Under the circumstances, it is not necessary to decide the issue whether vel non the Pivirottos have legal standing to defend the equity action, they being at the time of the trial of the case, not record title holders of the land.

CONCLUSIONS OF LAW

1. The judgment entered in favor of Gimbel Brothers, Inc., against the Russells is valid and subsisting.

2. Gimbel Brothers, Inc., plaintiffs in execution at no. 729 of 1973, did not comply with the requirements of Pa. R.C.P. 3129 in that they failed to give to defendants in that execution notice of the sheriff sale of the real estate then recorded in the name of defendants in that execution.

3. The failure to comply with the notice requirements of Pa.
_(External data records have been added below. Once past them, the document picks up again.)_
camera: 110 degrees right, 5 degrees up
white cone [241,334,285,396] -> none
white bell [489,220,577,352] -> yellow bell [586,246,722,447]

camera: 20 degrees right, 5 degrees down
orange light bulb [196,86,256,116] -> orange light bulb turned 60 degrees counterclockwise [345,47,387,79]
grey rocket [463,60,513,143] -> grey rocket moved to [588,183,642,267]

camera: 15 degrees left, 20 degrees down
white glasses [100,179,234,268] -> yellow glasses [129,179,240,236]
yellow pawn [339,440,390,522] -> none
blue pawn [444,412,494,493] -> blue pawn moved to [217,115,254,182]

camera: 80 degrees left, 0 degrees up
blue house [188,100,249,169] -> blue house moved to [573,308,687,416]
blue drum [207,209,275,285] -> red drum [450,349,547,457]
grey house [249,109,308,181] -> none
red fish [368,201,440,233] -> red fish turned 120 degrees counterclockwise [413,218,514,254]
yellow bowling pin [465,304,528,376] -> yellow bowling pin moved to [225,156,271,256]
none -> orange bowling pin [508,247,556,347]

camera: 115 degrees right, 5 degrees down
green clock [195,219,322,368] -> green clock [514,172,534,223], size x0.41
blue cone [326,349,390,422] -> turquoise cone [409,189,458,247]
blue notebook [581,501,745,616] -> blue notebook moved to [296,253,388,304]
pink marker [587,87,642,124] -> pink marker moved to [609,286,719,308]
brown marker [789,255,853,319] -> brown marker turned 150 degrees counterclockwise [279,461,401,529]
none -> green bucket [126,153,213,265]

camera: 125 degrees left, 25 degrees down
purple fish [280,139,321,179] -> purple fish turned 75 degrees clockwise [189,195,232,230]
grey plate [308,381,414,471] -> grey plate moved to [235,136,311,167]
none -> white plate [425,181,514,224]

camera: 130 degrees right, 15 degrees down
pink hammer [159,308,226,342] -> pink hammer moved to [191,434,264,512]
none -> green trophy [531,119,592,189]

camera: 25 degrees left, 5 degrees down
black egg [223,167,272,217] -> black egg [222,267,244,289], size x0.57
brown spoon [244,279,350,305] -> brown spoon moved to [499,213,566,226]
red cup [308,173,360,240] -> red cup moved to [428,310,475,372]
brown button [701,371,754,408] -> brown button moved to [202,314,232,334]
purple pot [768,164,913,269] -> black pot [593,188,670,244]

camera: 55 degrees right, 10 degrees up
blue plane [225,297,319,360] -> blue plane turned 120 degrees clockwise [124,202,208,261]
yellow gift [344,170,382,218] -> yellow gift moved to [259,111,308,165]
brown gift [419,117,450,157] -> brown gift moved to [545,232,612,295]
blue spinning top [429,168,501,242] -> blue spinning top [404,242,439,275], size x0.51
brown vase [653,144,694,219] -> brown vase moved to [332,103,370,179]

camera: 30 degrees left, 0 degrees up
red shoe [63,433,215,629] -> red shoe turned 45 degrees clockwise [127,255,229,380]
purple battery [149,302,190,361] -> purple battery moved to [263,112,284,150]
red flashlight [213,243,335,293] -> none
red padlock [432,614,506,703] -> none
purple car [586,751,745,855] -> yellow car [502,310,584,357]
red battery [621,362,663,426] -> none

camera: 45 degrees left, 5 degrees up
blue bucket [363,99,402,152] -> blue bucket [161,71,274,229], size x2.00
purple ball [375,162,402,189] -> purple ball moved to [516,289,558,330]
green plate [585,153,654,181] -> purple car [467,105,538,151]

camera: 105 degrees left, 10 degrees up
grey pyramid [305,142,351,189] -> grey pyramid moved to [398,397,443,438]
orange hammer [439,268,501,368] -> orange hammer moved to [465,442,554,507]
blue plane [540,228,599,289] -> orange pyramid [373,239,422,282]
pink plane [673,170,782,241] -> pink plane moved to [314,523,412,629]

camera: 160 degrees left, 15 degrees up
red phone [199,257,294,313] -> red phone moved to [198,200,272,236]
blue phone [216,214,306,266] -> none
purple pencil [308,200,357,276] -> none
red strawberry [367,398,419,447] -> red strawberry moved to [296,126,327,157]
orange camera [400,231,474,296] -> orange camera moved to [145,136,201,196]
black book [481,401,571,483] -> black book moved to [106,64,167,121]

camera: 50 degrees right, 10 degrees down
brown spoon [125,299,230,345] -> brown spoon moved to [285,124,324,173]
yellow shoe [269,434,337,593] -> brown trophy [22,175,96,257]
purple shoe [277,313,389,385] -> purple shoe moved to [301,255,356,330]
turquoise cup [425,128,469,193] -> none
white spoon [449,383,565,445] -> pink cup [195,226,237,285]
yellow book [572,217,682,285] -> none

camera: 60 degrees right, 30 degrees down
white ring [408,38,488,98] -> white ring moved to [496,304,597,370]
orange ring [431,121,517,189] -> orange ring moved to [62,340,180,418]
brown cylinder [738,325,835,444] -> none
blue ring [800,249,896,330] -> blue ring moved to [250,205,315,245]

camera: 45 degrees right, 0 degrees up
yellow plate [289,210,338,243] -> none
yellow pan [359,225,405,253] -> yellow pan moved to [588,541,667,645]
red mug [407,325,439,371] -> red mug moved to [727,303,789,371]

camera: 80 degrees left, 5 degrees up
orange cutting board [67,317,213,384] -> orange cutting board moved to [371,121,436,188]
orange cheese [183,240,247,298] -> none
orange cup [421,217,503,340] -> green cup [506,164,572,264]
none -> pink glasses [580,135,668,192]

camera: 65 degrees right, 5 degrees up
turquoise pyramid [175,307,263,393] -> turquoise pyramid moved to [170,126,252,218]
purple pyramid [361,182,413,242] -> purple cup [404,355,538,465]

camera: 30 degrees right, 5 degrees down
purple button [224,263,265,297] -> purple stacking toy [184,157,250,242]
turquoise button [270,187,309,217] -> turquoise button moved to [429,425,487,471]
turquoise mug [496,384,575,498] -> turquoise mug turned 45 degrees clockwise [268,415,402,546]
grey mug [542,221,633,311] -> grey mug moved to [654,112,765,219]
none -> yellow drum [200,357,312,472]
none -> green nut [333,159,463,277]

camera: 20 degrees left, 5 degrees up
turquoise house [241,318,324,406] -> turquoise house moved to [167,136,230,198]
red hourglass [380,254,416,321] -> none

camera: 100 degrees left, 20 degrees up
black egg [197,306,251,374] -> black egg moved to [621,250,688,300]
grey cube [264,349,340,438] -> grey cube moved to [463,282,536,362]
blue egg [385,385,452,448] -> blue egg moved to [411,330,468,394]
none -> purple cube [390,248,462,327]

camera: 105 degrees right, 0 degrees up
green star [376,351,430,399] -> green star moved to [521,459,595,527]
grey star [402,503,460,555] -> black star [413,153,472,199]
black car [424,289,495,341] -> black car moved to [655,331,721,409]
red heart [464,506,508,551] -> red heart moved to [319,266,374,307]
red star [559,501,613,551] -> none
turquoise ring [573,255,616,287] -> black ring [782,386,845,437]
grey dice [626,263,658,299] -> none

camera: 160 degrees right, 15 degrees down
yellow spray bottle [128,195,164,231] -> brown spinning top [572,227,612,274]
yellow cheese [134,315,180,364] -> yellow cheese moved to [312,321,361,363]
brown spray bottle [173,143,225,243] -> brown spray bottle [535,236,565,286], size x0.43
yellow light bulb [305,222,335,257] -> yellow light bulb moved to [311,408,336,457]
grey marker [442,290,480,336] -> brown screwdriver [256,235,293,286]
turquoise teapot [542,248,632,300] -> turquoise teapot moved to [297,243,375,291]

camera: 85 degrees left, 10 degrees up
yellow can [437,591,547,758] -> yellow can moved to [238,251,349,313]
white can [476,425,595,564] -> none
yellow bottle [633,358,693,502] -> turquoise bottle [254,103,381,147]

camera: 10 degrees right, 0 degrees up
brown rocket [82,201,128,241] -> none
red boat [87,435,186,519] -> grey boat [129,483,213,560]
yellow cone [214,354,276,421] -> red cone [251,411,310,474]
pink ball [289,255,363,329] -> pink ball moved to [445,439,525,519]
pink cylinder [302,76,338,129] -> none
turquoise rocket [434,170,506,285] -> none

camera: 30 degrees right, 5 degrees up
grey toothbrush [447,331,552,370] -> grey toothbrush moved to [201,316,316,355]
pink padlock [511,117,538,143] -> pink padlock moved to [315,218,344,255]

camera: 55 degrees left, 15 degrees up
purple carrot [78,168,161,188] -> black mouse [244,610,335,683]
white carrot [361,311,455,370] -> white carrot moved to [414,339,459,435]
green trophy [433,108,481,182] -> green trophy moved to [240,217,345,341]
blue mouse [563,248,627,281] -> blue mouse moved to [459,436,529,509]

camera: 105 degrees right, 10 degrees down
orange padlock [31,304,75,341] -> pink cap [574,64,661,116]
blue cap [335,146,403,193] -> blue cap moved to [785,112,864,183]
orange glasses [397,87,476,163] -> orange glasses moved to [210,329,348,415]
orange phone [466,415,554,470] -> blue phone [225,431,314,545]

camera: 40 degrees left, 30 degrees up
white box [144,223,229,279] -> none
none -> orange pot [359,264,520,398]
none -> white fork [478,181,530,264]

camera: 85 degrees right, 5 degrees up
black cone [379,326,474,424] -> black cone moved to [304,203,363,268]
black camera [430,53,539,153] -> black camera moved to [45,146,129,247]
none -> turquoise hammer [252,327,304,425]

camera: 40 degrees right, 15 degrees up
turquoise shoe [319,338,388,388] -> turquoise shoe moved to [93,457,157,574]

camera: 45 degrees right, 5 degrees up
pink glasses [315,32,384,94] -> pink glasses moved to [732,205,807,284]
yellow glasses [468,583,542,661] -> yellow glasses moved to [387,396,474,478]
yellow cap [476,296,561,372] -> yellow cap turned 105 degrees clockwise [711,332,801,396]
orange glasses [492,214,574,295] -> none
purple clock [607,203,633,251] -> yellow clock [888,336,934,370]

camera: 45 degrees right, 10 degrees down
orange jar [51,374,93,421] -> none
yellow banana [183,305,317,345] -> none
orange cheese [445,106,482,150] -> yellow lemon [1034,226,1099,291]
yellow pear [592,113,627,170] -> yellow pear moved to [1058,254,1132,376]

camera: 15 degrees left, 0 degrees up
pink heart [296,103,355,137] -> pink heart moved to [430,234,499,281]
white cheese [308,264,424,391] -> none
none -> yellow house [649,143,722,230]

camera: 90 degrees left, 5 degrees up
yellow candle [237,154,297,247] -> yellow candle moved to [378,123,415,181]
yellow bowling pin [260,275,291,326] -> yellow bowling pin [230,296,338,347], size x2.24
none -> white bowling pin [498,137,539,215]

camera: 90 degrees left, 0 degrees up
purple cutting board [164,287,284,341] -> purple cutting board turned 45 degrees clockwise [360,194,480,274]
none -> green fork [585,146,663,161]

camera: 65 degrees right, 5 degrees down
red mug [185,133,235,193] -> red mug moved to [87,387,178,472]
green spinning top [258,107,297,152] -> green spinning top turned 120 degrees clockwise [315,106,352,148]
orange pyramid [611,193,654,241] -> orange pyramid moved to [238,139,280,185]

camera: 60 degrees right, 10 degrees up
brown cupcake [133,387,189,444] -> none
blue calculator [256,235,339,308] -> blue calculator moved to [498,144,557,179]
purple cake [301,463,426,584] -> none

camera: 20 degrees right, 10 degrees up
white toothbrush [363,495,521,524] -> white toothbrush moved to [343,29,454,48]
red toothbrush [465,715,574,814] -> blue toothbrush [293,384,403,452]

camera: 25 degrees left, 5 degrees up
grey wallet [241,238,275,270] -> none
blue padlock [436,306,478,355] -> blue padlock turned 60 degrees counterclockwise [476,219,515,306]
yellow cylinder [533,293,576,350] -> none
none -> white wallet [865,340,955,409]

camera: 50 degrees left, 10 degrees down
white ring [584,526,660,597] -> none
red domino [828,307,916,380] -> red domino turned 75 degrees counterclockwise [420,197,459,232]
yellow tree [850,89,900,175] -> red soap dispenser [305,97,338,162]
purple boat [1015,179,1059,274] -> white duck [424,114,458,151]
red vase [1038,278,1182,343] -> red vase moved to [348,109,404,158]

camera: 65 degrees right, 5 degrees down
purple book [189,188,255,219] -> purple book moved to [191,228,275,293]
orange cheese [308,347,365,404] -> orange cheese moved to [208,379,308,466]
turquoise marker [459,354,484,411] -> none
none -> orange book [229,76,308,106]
R.C.P. 3129 renders the sheriff’s sale void.

4. Defendants, James Pivirotto and Mary Barbara Pivirotto and R. Paul Suto, should be enjoined from interfering with the use, occupancy and enjoyment of the aforesaid real estate by plaintiffs, Frank F. and Virginia Russell.

*3265. Frank F. and Virginia Russell should be reinvested with record title to the real estate involved, which they obtained by deed of conveyance dated December 16, 1963, as recorded in Allegheny County, Pa., Deed Book, Vol. 4104, Page 437.

An appropriate decree will be entered.

DECREE NISI

And now, March 6, 1975, it is hereby ordered, adjudged and decreed that:

(1) The judgment entered in this court at no. 1268 of 1972 in favor of Gimbel Brothers, Incorporated, and against Frank F. Russell and Virginia Russell, his wife, is valid and subsisting.

(2) The sheriff’s sale, held on March 8, 1974, of the real estate entitled in Frank F. Russell and Virginia Russell on execution issued at no. 729 of 1973, in this court is void.

(3) The deed of conveyance referring to Frank R. Russell) from the Sheriff of Allegheny County, Pa., to James Pivirotto dated April 5,1974, and recorded on April 11, 1974, in Allegheny County, Pa., Deed Book, Vol. 4778, Page 163 is void.

(4) The deed of conveyance from James Pivirotto and Mary Barbara Pivirotto, his wife, to R. Paul Suto dated April 24,1974, and recorded on April 30, 1974 in Allegheny County, Pa., Deed Book, Vol. 5384, Page 450, is void.

(5) The title of Frank F. Russell and Virginia Russell, his wife, as conveyed to them by Northern Estates, Inc., by its deed (to Frank R. Russell and Virginia Russell, his wife, in recital in the sheriff’s deed) dated December 16, 1963 and recorded in Deed Book, Vol. 4104, Page 437, is revested in the aforesaid Russells to the extent that the same was so conveyed to them, subject to all encumbrances *327with the exception of any which may have resulted from the execution at no. 729 of 1973 in this court.

(6) James Pivirotto and Mary Barbara Pivirotto and R. Paul Suto, defendants in this action, are hereby enjoined from encumbering, or attempting to encumber, and from interfering with the use, occupancy and enjoyment of the lands and improvements thereon hereby reinvested in the aforesaid Russells.

“The Judicial Code,” proposed in Senate Bill 745, Printer’s Number 2357 (1973 Session) §8103, would greatly simplify such proceedings.